Menurut Einstein bahwa alam semesta tidak pernah diciptakan, yang qadim, langgeng, sesuai dengan konsesus yang didasarkan pada kesimpulan yang rasional sebagai analisis yang kritis terhadap berbagai data yang diperolehnya dari pemikiran dalam pengamatan.
b)      Pandangan Modern
Menurut Hubble bahwa alam semesta ini tidak statis, melainkan merupakan alam yang dinamis, seperti model Friedman.
Hubble melakukan observasi tentang alam melalui teropong bintang terbesar di dunia, melihat galaksi-galaksi di sekeliling kita, yang menurut analisis terhadap spektrum cahayanya tampak menjauhi galaksi kita dengan kelajuan yang sebanding dengan jaraknya dari bumi, yang terjauh bergerak paling cepat meninggalkan kita.[1]
Menurut Gamow, Alpher dan Robert Herman, bahwa terjadi ledakan yang maha dahsyat yang melemparkan materi seluruh jagat raya ke semua arah, yang kemudian membentuk bintang-bintang dan galaksi karena tidak mungkin materi seluruh alam itu berkumpul di suatu tempat dalam ruang alam tanpa meremas diri dengan gaya gravitasinya yang sangat kuat, sehingga volumenya menjauhi titik, maka disimpulkan bahwa dentuman besar itu terjadi ketika seluruh materi kosmos terlempar dengan kecepatan yang sangat tinggi keluar dari keberadaannya dalam volume yang sangat kecil.
Sehingga menurut mereka alam semesta lahir dari sebuah singularitas dengan keadaan ekstrem.
2.       Alam Semesta dalam Perspektif Islam
Alam semesta menurut Islam adalah diciptakan pada suatu waktu dan akan ditiadakan pada saat yang lain.
Pandangan Einstein tentang alam semesta sangat bertentangan dengan konsep alam menurut Al-Qur’an.
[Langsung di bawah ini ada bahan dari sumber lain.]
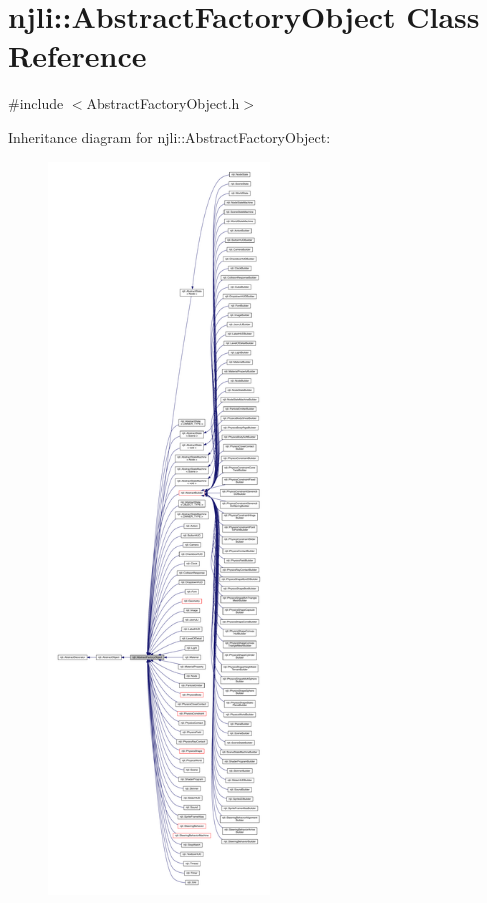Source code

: \hypertarget{classnjli_1_1_abstract_factory_object}{}\section{njli\+:\+:Abstract\+Factory\+Object Class Reference}
\label{classnjli_1_1_abstract_factory_object}


{\ttfamily \#include $<$Abstract\+Factory\+Object.\+h$>$}



Inheritance diagram for njli\+:\+:Abstract\+Factory\+Object\+:\nopagebreak
\begin{figure}[H]
\begin{center}
\leavevmode
\includegraphics[height=550pt]{classnjli_1_1_abstract_factory_object__inherit__graph}
\end{center}
\end{figure}


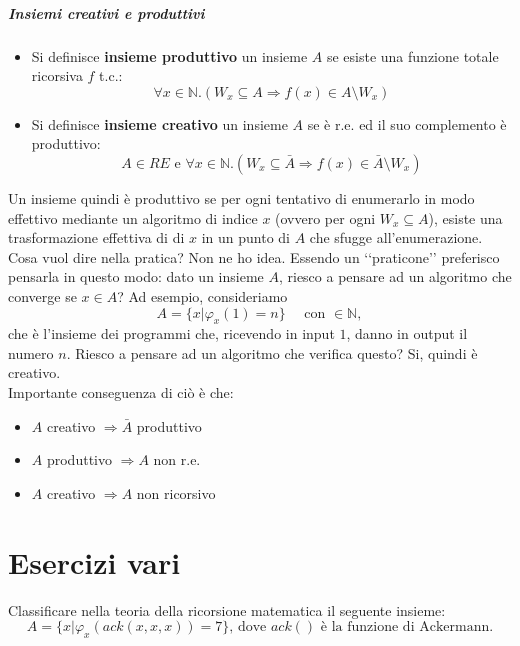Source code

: \documentclass[a4paper,oneside]{scrbook}
\begin{document}
\paragraph{Insiemi creativi e produttivi}
\begin{itemize}
	\item Si definisce \textbf{insieme produttivo} un insieme $A$ se esiste una funzione totale ricorsiva $f$ t.c.:
	\begin{equation*}
		\forall x\in\mathbb{N}. (W_x \subseteq A \Rightarrow f(x)\in A \setminus W_x)
	\end{equation*}
	\item Si definisce \textbf{insieme creativo} un insieme $A$ se è r.e. ed il suo complemento è produttivo:
	\begin{equation*}
		A \in RE \text{ e } \forall x \in \mathbb{N}. (W_x \subseteq \bar{A} \Rightarrow f(x)\in\bar{A}\setminus W_x)
	\end{equation*}
\end{itemize}
Un insieme quindi è produttivo se per ogni tentativo di enumerarlo in modo effettivo mediante un algoritmo di indice $x$ (ovvero per ogni $W_x \subseteq A$),
esiste una trasformazione effettiva di di $x$ in un punto di $A$ che sfugge all'enumerazione. Cosa vuol dire nella pratica? Non ne ho idea.
Essendo un ‘‘praticone’’ preferisco pensarla in questo modo: dato un insieme $A$, riesco a pensare ad un algoritmo che converge se $x\in A$?
Ad esempio, consideriamo
$$A=\{x|\varphi_x(1)=n\} \quad \text{ con } \in\mathbb{N},$$
che è l'insieme dei programmi che, ricevendo in input $1$, danno in output il numero $n$. Riesco a pensare ad un algoritmo che verifica questo?
Si, quindi è creativo.\\
Importante conseguenza di ciò è che:
\begin{itemize}
	\item $A$ creativo $\Rightarrow \bar{A}$ produttivo
	\item $A$ produttivo $\Rightarrow A$ non r.e.
	\item $A$ creativo $\Rightarrow A$ non ricorsivo
\end{itemize}

\chapter{Esercizi vari}
Classificare nella teoria della ricorsione matematica il seguente insieme:
\begin{equation*}
	A=\{x|\varphi_x(ack(x,x,x))=7\} \text{, dove $ack()$ è la funzione di Ackermann.}
\end{equation*}
\end{document}
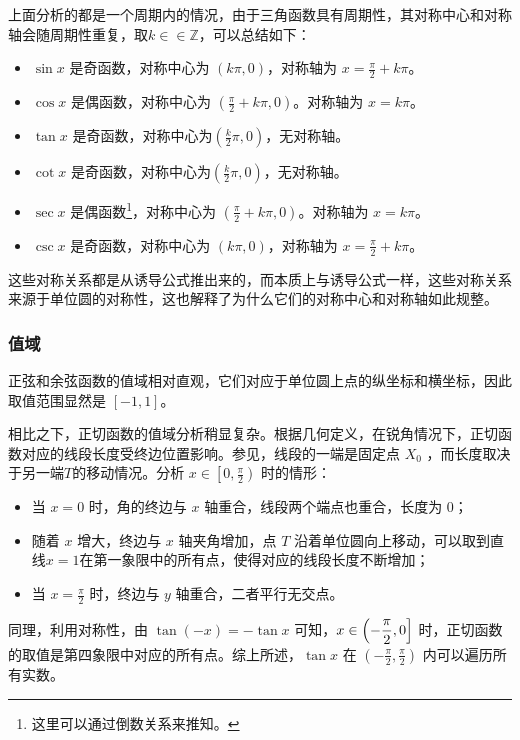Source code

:上面分析的都是一个周期内的情况，由于三角函数具有周期性，其对称中心和对称轴会随周期性重复，取$k\in\in\mathbb{Z}$，可以总结如下：
\begin{itemize}
\item $\sin x$ 是奇函数，对称中心为 $(k\pi,0)$，对称轴为 $x = \displaystyle\frac{\pi}{2} + k\pi$。
\item $\cos x$ 是偶函数，对称中心为 $\displaystyle \left(\frac{\pi}{2} + k\pi,0\right)$。对称轴为 $x = k\pi$。
\item $\tan x$ 是奇函数，对称中心为$\displaystyle \left(\frac{k}{2}\pi ,0\right)$，无对称轴。
\item $\cot x$ 是奇函数，对称中心为$\displaystyle \left(\frac{k}{2}\pi ,0\right)$，无对称轴。
\item $\sec x$ 是偶函数\footnote{这里可以通过倒数关系来推知。}，对称中心为 $\displaystyle \left(\frac{\pi}{2} + k\pi,0\right)$。对称轴为 $x = k\pi$。
\item $\csc x$ 是奇函数，对称中心为 $(k\pi,0)$，对称轴为 $x = \displaystyle\frac{\pi}{2} + k\pi$。
\end{itemize}

这些对称关系都是从诱导公式推出来的，而本质上与诱导公式一样，这些对称关系来源于单位圆的对称性，这也解释了为什么它们的对称中心和对称轴如此规整。

\subsubsection{值域}

正弦和余弦函数的值域相对直观，它们对应于单位圆上点的纵坐标和横坐标，因此取值范围显然是 $[-1,1]$。

相比之下，正切函数的值域分析稍显复杂。根据几何定义，在锐角情况下，正切函数对应的线段长度受终边位置影响。参见，线段的一端是固定点 $X_0$ ，而长度取决于另一端$T$的移动情况。分析 $\displaystyle x\in\left[0,\frac{\pi}{2}\right)$ 时的情形：
\begin{itemize}
\item 当 $x=0$ 时，角的终边与 $x$ 轴重合，线段两个端点也重合，长度为 $0$；
\item 随着 $x$ 增大，终边与 $x$ 轴夹角增加，点 $T$ 沿着单位圆向上移动，可以取到直线$x=1$在第一象限中的所有点，使得对应的线段长度不断增加；
\item 当 $\displaystyle x=\frac{\pi}{2}$ 时，终边与 $y$ 轴重合，二者平行无交点。
\end{itemize}
同理，利用对称性，由 $\tan(-x) = -\tan x$ 可知，$\displaystyle x\in\left(-{\pi\over2},0\right]$ 时，正切函数的取值是第四象限中对应的所有点。综上所述，$\tan x$ 在 $\displaystyle \left(-\frac{\pi}{2},\frac{\pi}{2}\right)$ 内可以遍历所有实数。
Karena semula alam tiada tetapi kemudian, sekitar 15 milyard tahun yang lalu, tercipta dari ketiadaan. Sedangkan perbandingan konsepsi fisika tentang penciptaan alam dengan ajaran Al-Qur’an dapat kita lihat dalam surat Al-Anbiya’ ayat 30 yang berbunyi:
أَوَلَمْ يَرَ الَّذِيْنَ كَفَرُوا أَنَّ السَّمَاوَاتِ وَالْأَرْضَ كَانَتَا رَتْقًافَفَتَقْنَاهُمَا وَجَعَلْنَا مِنَ الْمَاءِ كُلَّ شَيْءٍ حَيٍّ أَفَلاَ يُؤْمِنُوْنَ.
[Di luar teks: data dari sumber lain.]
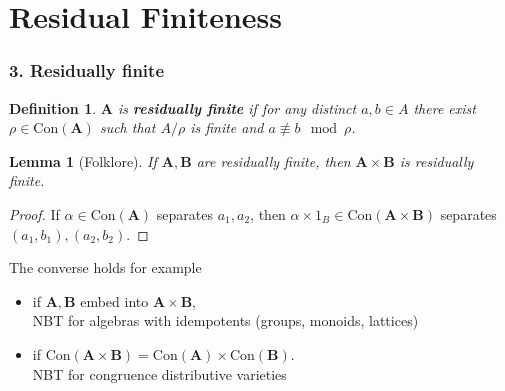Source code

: \documentclass{beamer}
\newtheorem{de}[thm]{Definition}
\newtheorem{lem}[thm]{Lemma}
\theoremstyle{definition}
\newcommand{\Con}{\mathrm{Con}}
\newcommand{\A}{{\mathbf A}}
\newcommand{\B}{{\mathbf B}}
\begin{document}
\section{Residual Finiteness}


\begin{frame}
\frametitle{3. Residually finite}

\begin{de}
 $\A$ is {\bf residually finite} if for any distinct $a,b\in A$ there exist $\rho\in\Con(\A)$
 such that $A/\rho$ is finite and $a\not\equiv b \mod\rho$.
\end{de}
\begin{lem}[Folklore]
 If $\A,\B$ are residually finite, then $\A\times\B$ is residually finite.
\end{lem}

\begin{proof}
 If $\alpha\in\Con(\A)$ separates $a_1,a_2$, then
 $\alpha \times 1_B \in \Con(\A\times\B)$ separates $(a_1,b_1), (a_2,b_2)$.
\end{proof}
\bigskip
 
 The converse holds for example
\begin{itemize}
\item if $\A,\B$ embed into  $\A\times\B$, \\
 {\color{red} NBT for algebras with idempotents (groups, monoids, lattices)}
\item if $\Con(\A\times\B) = \Con(\A)\times\Con(\B)$. \\
 {\color{red} NBT for congruence distributive varieties}
\end{itemize}
\end{frame}
\end{document}
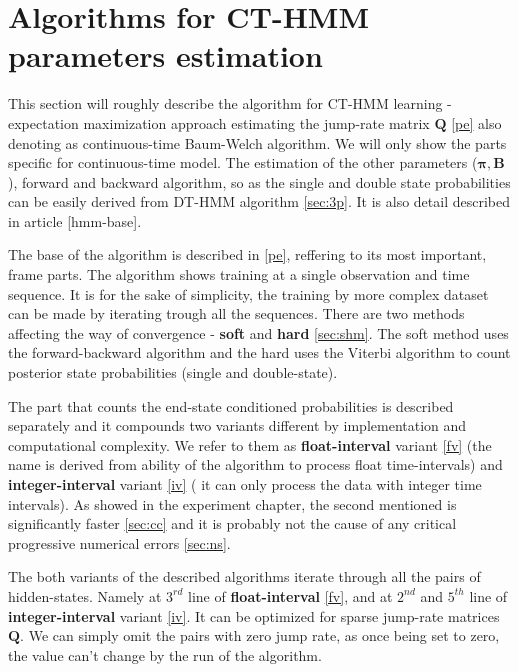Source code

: \documentclass[thesis=M,english]{FITthesis}[2012/10/20]
\newcommand{\matr}[1]{\mathbf{#1}}
\begin{document}
\section{Algorithms for CT-HMM parameters estimation}\label{sec:alg}

This section will roughly describe the algorithm for CT-HMM learning - expectation maximization approach estimating the jump-rate matrix $\matr{Q}$ \ref{pe} also denoting as continuous-time Baum-Welch algorithm. We will only show the parts specific for continuous-time model. The estimation of the other parameters ($\matr{\pi},\matr{B}$), forward and backward algorithm, so as the single and double state probabilities can be easily derived from DT-HMM algorithm \ref{sec:3p}. It is also detail described in article [hmm-base].

The base of the algorithm is described in \ref{pe}, reffering to its most important, frame parts.  The algorithm shows training at a single observation and time sequence. It is for the sake of simplicity, the training by more complex dataset can be made by iterating trough all the sequences. There are two methods affecting the way of convergence - \textbf{soft} and \textbf{hard} \ref{sec:shm}. The soft method uses the forward-backward algorithm and the hard uses the Viterbi algorithm to count posterior state probabilities (single and double-state).

The part that counts the end-state conditioned probabilities is described separately and it compounds two variants different by implementation and computational complexity. We refer to them as \textbf{float-interval} variant \ref{fv} (the name is derived from ability of the algorithm to process float time-intervals) and \textbf{integer-interval} variant \ref{iv} ( it can only process the data with integer time intervals). As showed in the experiment chapter, the second mentioned is significantly faster \ref{sec:cc} and it is probably not the cause of any critical progressive numerical errors \ref{sec:ns}.

The both variants of the described algorithms iterate through all the pairs of hidden-states. Namely at $3^{rd}$ line of \textbf{float-interval} \ref{fv}, and at $2^{nd}$ and $5^{th}$ line of \textbf{integer-interval} variant \ref{iv}. It can be optimized for sparse jump-rate matrices $\matr{Q}$. We can simply omit the pairs with zero jump rate, as once being set to zero, the value can't change by the run of the algorithm.       
\end{document}
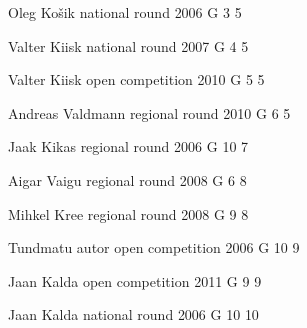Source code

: \documentclass[11pt]{article}
\begin{document}
\ylDisplay{} %
{Oleg Košik} %
{national round} %
{2006} %
{G 3} %
{5} %
{

\ifEngStatement
\fi
}

\ylDisplay{} %
{Valter Kiisk} %
{national round} %
{2007} %
{G 4} %
{5} %
{

\ifEngStatement
\fi
}

\ylDisplay{} %
{Valter Kiisk} %
{open competition} %
{2010} %
{G 5} %
{5} %
{

\ifEngStatement
\fi
}

\ylDisplay{} %
{Andreas Valdmann} %
{regional round} %
{2010} %
{G 6} %
{5} %
{

\ifEngStatement
\fi
}

\ylDisplay{} %
{Jaak Kikas} %
{regional round} %
{2006} %
{G 10} %
{7} %
{

\ifEngStatement
\fi
}

\ylDisplay{} %
{Aigar Vaigu} %
{regional round} %
{2008} %
{G 6} %
{8} %
{

\ifEngStatement
\fi
}

\ylDisplay{} %
{Mihkel Kree} %
{regional round} %
{2008} %
{G 9} %
{8} %
{

\ifEngStatement
\fi
}

\ylDisplay{} %
{Tundmatu autor} %
{open competition} %
{2006} %
{G 10} %
{9} %
{

\ifEngStatement
\fi
}

\ylDisplay{} %
{Jaan Kalda} %
{open competition} %
{2011} %
{G 9} %
{9} %
{

\ifEngStatement
\fi
}

\ylDisplay{} %
{Jaan Kalda} %
{national round} %
{2006} %
{G 10} %
{10} %
{

\ifEngStatement
\fi
}
\newpage\subsection{\protect{}}
\end{document}
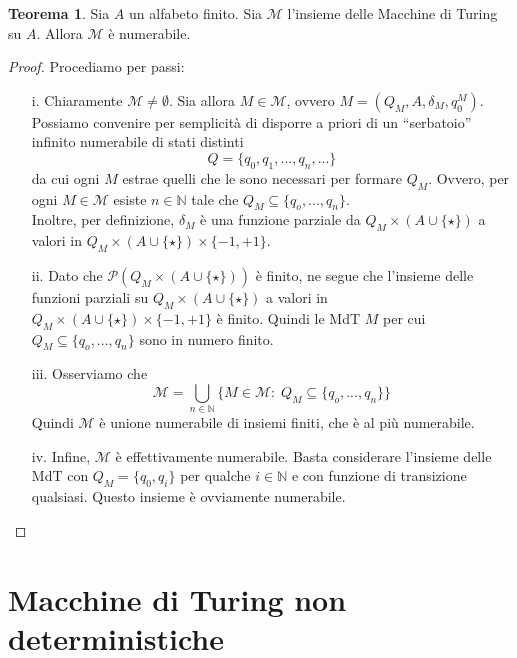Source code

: \documentclass[12pt,a4paper]{report}
\theoremstyle{definition}
\newtheorem{teo}{Teorema}[section]  %
\begin{document}
\begin{teo}\label{card_mdt}
Sia $A$ un alfabeto finito. Sia $\mathcal{M}$ l'insieme delle Macchine di Turing su $A$. Allora $\mathcal{M}$ è numerabile.

\begin{proof}
Procediamo per passi:
\begin{enumerate}
\item[i.] Chiaramente $\mathcal{M} \neq \emptyset$. Sia allora $M \in \mathcal{M}$, ovvero $M=(Q_M,A,\delta_M,q_0^M)$.\\
Possiamo convenire per semplicità di disporre a priori di un ``serbatoio'' infinito numerabile di stati distinti
$$Q=\{q_0,q_1,...,q_n,...\}$$
da cui ogni $M$ estrae quelli che le sono necessari per formare $Q_M$. Ovvero, per ogni $M \in \mathcal{M}$ esiste $n \in \mathbb{N}$ tale che $Q_M \subseteq \{q_o,...,q_n\}$.\\
Inoltre, per definizione, $\delta_M$ è una funzione parziale da $Q_M \times (A \cup \{\star\})$ a valori in $Q_M \times (A \cup \{\star\}) \times \{-1,+1\}$.
\item[ii.] Dato che $\mathcal{P} (Q_M \times (A \cup \{\star\}))$ è finito, ne segue che l'insieme delle funzioni parziali su $Q_M \times (A \cup \{\star\})$ a valori in $Q_M \times (A \cup \{\star\}) \times \{-1,+1\}$ è finito. Quindi le MdT $M$ per cui $Q_M \subseteq \{q_o,...,q_n\}$ sono in numero finito.
\item[iii.] Osserviamo che
$$\mathcal{M} = \bigcup_{n \in \mathbb{N}} \big\{ M \in \mathcal{M} : \; Q_M \subseteq \{q_o,...,q_n\} \big\}$$
Quindi $\mathcal{M}$ è unione numerabile di insiemi finiti, che è al più numerabile.
\item[iv.] Infine, $\mathcal{M}$ è effettivamente numerabile. Basta considerare l'insieme delle MdT con $Q_M=\{q_0,q_i\}$ per qualche $i \in \mathbb{N}$ e con funzione di transizione qualsiasi. Questo insieme è ovviamente numerabile.
\end{enumerate}
\end{proof}
\end{teo}




\section{Macchine di Turing non deterministiche}
\end{document}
“Dan apakah orang orang yang kafir tidak mengetahui bahwasannya langit dan bumi itu keduanya dahulu adalah suatu yang padu,kemudian Kami pisahkan antara keduanya.Dan dari air Kami jadikan segala sesuatu yang hidup.Maka mengapakah mereka tiada juga Beriman.” (Q.S. Al-Anbiya’ : 30).
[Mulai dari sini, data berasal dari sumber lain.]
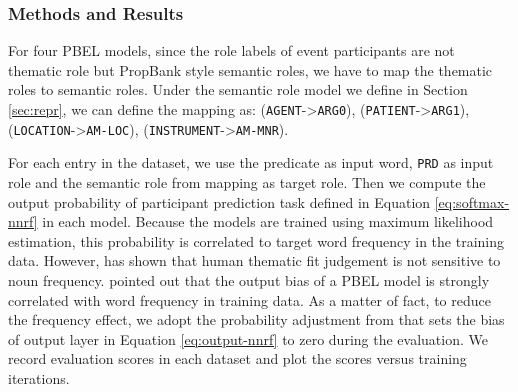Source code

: \documentclass[a4paper]{article}
\begin{document}
\subsubsection{Methods and Results}  \label{sec:method-thematic}
For four PBEL models, since the role labels of event participants are not thematic role but PropBank style semantic roles, we have to map the thematic roles to semantic roles. Under the semantic role model we define in Section \ref{sec:repr}, we can define the mapping as: (\texttt{AGENT}->\texttt{ARG0}), (\texttt{PATIENT}->\texttt{ARG1}), (\texttt{LOCATION}->\texttt{AM-LOC}), (\texttt{INSTRUMENT}->\texttt{AM-MNR}). 

For each entry in the dataset, we use the predicate as input word, \texttt{PRD} as input role and the semantic role from mapping as target role. Then we compute the output probability of participant prediction task defined in Equation \eqref{eq:softmax-nnrf} in each model. Because the models are trained using maximum likelihood estimation, this probability is correlated to target word frequency in the training data. However, \citet{greenberg2015verb} has shown that human thematic fit judgement is not sensitive to noun frequency. \citet{tilk2016event} pointed out that the output bias of a PBEL model is strongly correlated with word frequency in training data. As a matter of fact, to reduce the frequency effect, we adopt the probability adjustment from  that sets the bias of output layer in Equation \eqref{eq:output-nnrf} to zero during the evaluation. We record evaluation scores in each dataset and plot the scores versus training iterations. 
\end{document}
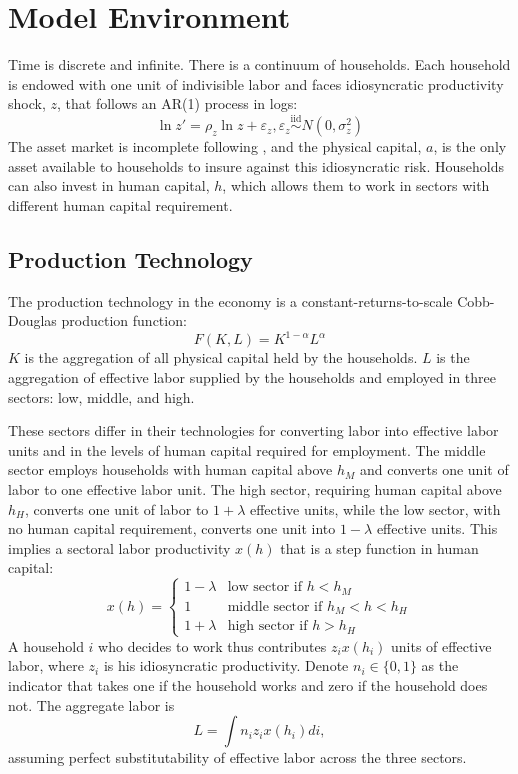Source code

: \documentclass[12pt]{article}
\begin{document}
\section{Model Environment }
\label{sec:model}
Time is discrete and infinite. 
There is a continuum of households. Each household is endowed with one unit of indivisible labor and faces idiosyncratic productivity shock, $z$, that follows an AR(1) process in logs:
\begin{equation}
    \label{eq:z}
\ln z'=\rho_z\ln z + \varepsilon_z, \varepsilon_z \overset{\mathrm{iid}}{\sim} N(0,\sigma_z^2)
\end{equation}
The asset market is incomplete following \citet{aiyagari_uninsured_1994}, and the physical capital, $a$, is the only asset available to households to insure against this idiosyncratic risk. Households can also invest in human capital, $h$, which allows them to work in sectors with different human capital requirement.

\subsection{Production Technology}
The production technology in the economy is a constant-returns-to-scale Cobb-Douglas production function:
\begin{equation}
    F(K,L)=K^{1-\alpha} L^{\alpha}
\end{equation}
$K$ is the aggregation of all physical capital held by the households. $L$ is the aggregation of effective labor supplied by the households and employed in three sectors: low, middle, and high. 

These sectors differ in their technologies for converting labor into effective labor units and in the levels of human capital required for employment. 
The middle sector employs households with human capital above $h_M$ and converts one unit of labor to one effective labor unit. The high sector, requiring human capital above $h_H$, converts one unit of labor to $1+\lambda$ effective units, while the low sector, with no human capital requirement, converts one unit into $1-\lambda$ effective units. This implies a sectoral labor productivity $x(h)$ that is a step function in human capital:
\begin{equation}
    \label{eq:x}
x(h)=\left \{ 
\begin{array}{cl}
1-\lambda  & \text{low sector if }h<h_{M} \\ 
1 & \text{middle sector if }h_{M}<h<h_{H} \\ 
1+\lambda  & \text{high sector if }h>h_{H}%
\end{array}%
\right. 
\end{equation}
A household $i$ who decides to work thus contributes $z_ix(h_i)$ units of effective labor, where $z_i$ is his idiosyncratic productivity. Denote $n_i \in \{0,1\}$ as the indicator that takes one if the household works and zero if the household does not. The aggregate labor is
\begin{equation}
    L=\int n_iz_ix(h_i)di,
\end{equation}
assuming perfect substitutability of effective labor across the three sectors.
\end{document}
3.      Tafsir Surat Al- Baqarah ayat 29
 هُوَ الَّذِي خَلَقَ لَكُمْ مَافِي الْأَرْضِ جَمِيْعًاثُمَّ اسْتَوَى إِلَى السَّمَاءِ فَسَوَّاهُنَّ سَبْعَ سَمَاوَاتِ وَهُوَ بِكُلِّ شَيْءٍ عَلِيْمٌ.
“Dia-lah (Allah), yang menjadikan segala yang ada di bumi untuk kamu dan Dia berkehendak (menciptakan) langit, lalu dijadikan-Nya tujuh langit. dan Dia Maha mengetahui segala sesuatu.”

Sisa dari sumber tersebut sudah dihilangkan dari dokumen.